In the Middle Ages, the area was part of the territory of the Vistulans tribe, one of the Polish tribes. It became part of the emerging Polish state in the 10th century. As a result of the fragmentation of Poland, it was part of the Polish Seniorate Province and Duchy of Racibórz. The village was established in the 15th century. Its name is of Polish origin.

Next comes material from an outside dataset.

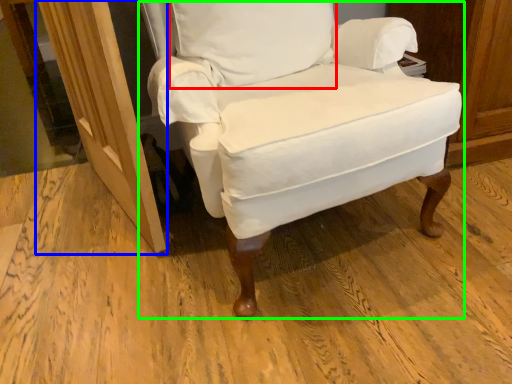
Question: Which object is positioned farthest from pillow (highlighted by a red box)? Select from screen door (highlighted by a blue box) and chair (highlighted by a green box).

Choices:
 (A) screen door
 (B) chair

Answer: (A)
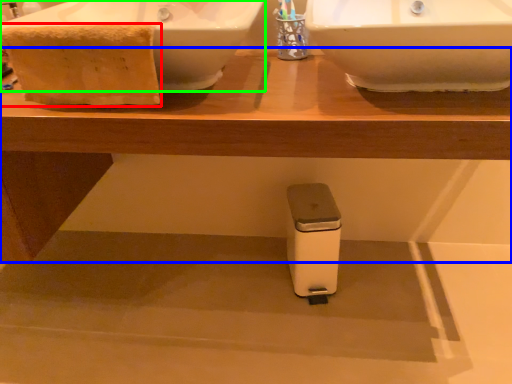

In the 15th century, it became part of the newly formed Duchy of Pszczyna. During the political upheaval caused by Matthias Corvinus the duchy was overtaken in 1480 by Casimir II, Duke of Cieszyn from the Piast dynasty, who sold it in 1517 to the Hungarian magnates of the Thurzó family, forming the Pless state country. In the accompanying sales document issued on 21 February 1517 the village was mentioned as Kobyer. Along with the Kingdom of Bohemia in 1526 it became part of the Habsburg monarchy. In the War of the Austrian Succession most of Silesia was conquered by the Kingdom of Prussia, including the village, and in 1871 it became part of the German Empire. After World War I, Poland regained independence, and following the subsequent Polish Silesian Uprisings against Germany, the village was reintegrated with the reborn Polish state.

During the German occupation (World War II), the occupiers established and operated the E740 forced labour subcamp of the Stalag VIII-B/344 prisoner-of-war camp, and a subcamp of the Auschwitz concentration camp in the village.

==Sports==
The local football team is Leśnik Kobiór. It competes in the lower leagues.